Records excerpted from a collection
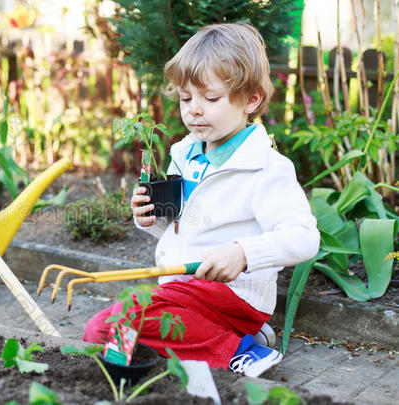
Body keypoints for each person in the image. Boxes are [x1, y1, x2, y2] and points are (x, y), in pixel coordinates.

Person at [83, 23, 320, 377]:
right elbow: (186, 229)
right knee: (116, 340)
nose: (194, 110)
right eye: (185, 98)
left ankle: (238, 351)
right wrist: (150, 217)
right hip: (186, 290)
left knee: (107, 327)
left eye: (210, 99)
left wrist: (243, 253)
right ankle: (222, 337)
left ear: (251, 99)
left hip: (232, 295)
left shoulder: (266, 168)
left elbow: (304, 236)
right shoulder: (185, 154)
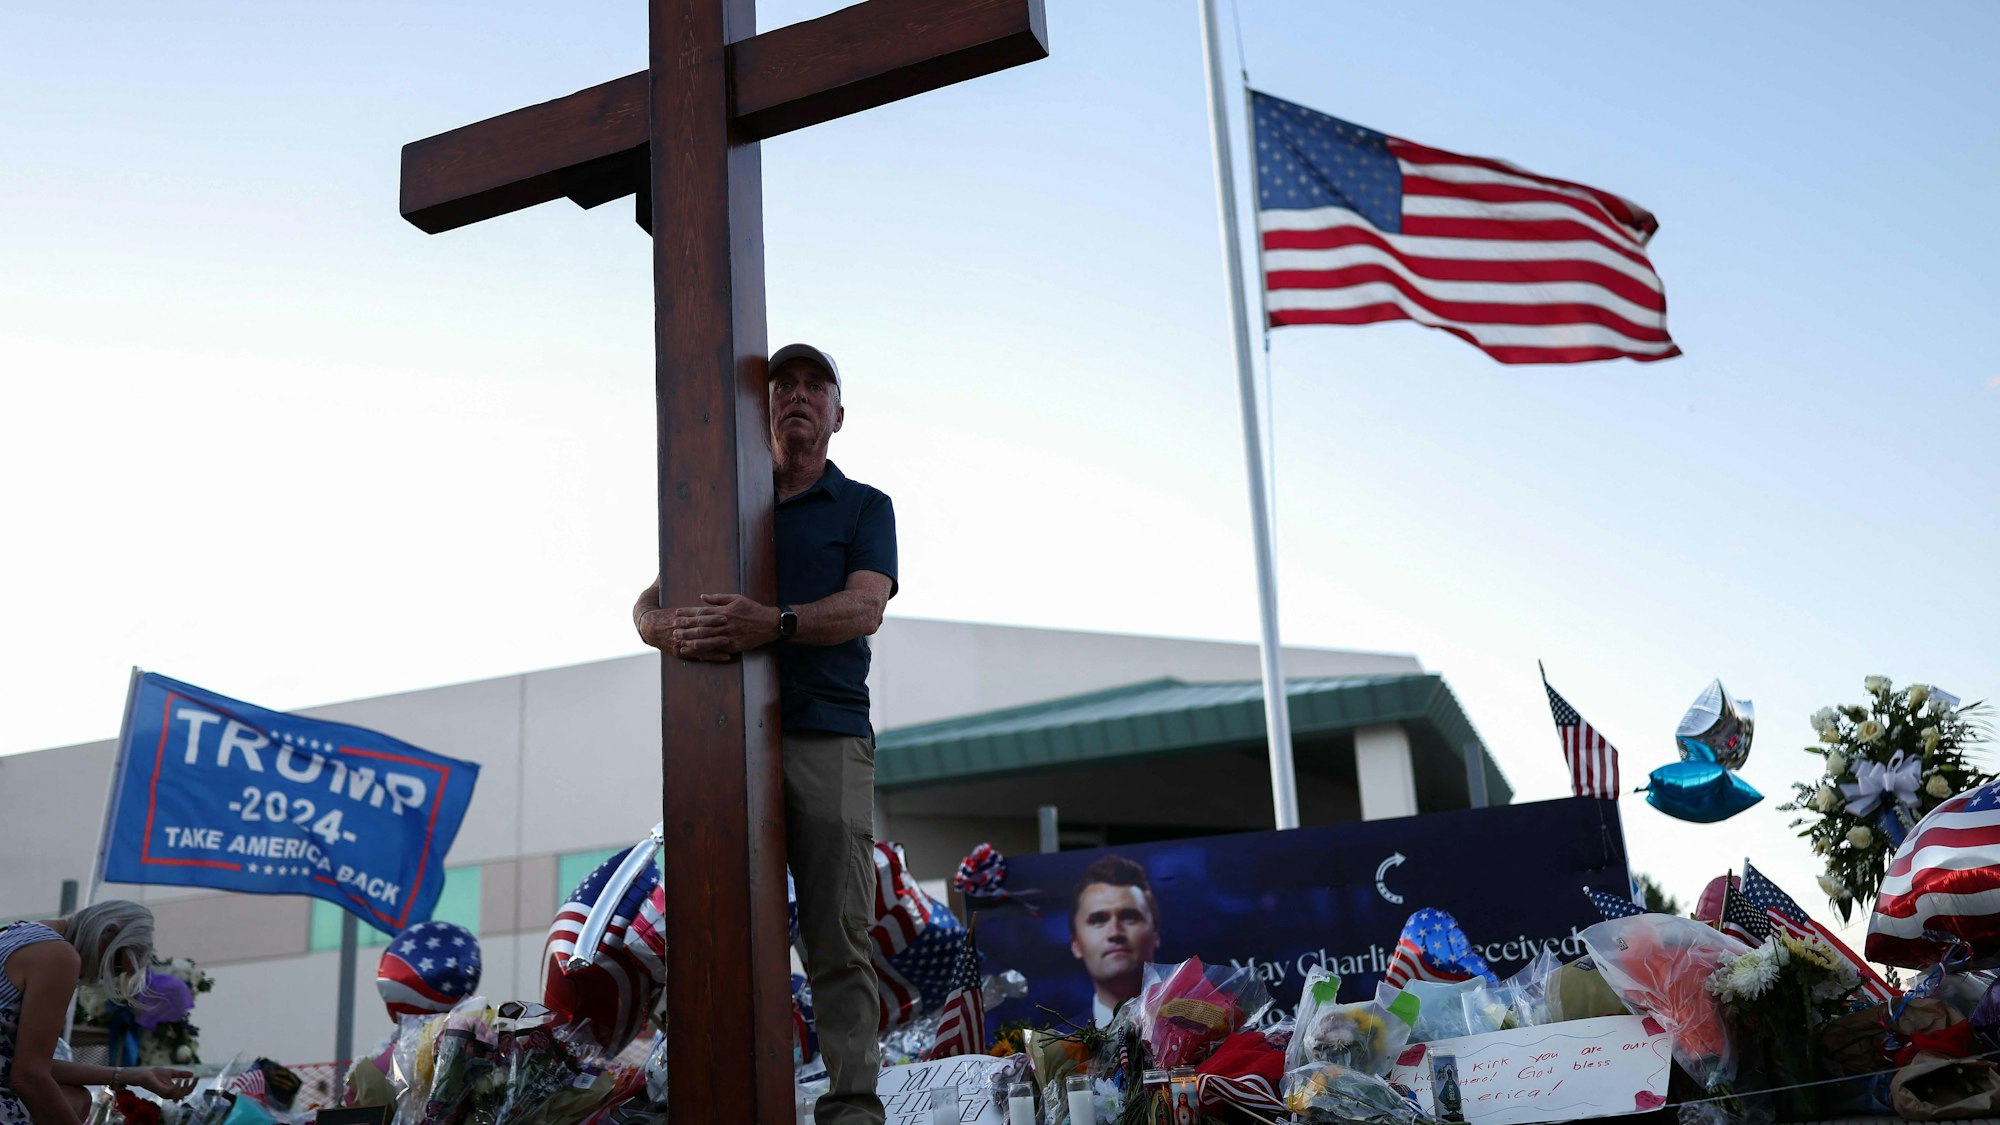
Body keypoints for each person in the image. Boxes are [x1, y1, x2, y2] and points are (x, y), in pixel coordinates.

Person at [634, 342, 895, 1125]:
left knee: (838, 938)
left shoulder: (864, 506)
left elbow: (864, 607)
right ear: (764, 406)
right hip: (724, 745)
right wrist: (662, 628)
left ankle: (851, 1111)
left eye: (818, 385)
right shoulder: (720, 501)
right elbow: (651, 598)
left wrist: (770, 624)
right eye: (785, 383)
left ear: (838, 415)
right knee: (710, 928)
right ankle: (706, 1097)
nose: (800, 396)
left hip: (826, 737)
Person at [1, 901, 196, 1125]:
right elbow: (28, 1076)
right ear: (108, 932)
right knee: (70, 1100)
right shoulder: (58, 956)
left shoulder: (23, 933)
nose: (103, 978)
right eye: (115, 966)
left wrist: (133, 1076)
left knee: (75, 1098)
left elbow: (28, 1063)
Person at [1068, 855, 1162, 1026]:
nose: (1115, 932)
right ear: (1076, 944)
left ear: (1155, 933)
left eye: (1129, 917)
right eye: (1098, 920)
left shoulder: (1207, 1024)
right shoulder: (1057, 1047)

EXERCISE DIRECTIONS: Copy every line above word for word and exclude the pictures.

ANSWER TO THE PROBLEM:
Body keypoints for each person in the image. Boxes are [x1, y1, x2, y2] and points are (x, y), in pixel coordinates.

Person at [83, 23, 320, 377]:
right elbow: (186, 229)
right knee: (116, 340)
nose: (194, 110)
right eye: (185, 98)
left ankle: (238, 351)
right wrist: (150, 217)
right hip: (186, 290)
left knee: (107, 327)
left eye: (210, 99)
left wrist: (243, 253)
right ankle: (222, 337)
left ear: (251, 99)
left hip: (232, 295)
left shoulder: (266, 168)
left elbow: (304, 236)
right shoulder: (185, 154)
Body keypoints for each person in the image. Boxes are [x1, y1, x2, y2] and points are (x, y), in pixel coordinates.

Person at [634, 342, 895, 1125]:
left knee: (838, 938)
left shoulder: (864, 506)
left elbow: (864, 607)
right ear: (764, 406)
right hip: (724, 745)
right wrist: (662, 628)
left ankle: (851, 1111)
left eye: (818, 385)
right shoulder: (720, 501)
right elbow: (651, 598)
left wrist: (770, 624)
right eye: (785, 383)
left ear: (838, 415)
right knee: (710, 928)
right ankle: (706, 1097)
nose: (800, 396)
left hip: (826, 737)
Person at [1, 901, 196, 1125]:
right elbow: (28, 1076)
right ear: (108, 932)
right knee: (70, 1100)
right shoulder: (58, 956)
left shoulder: (23, 933)
nose: (103, 978)
right eye: (115, 966)
left wrist: (133, 1076)
left knee: (75, 1098)
left elbow: (28, 1063)
Person at [1068, 855, 1162, 1026]:
nose: (1115, 932)
right ear: (1076, 944)
left ear: (1155, 933)
left eye: (1129, 917)
right eye: (1098, 920)
left shoulder: (1207, 1024)
right shoulder: (1057, 1047)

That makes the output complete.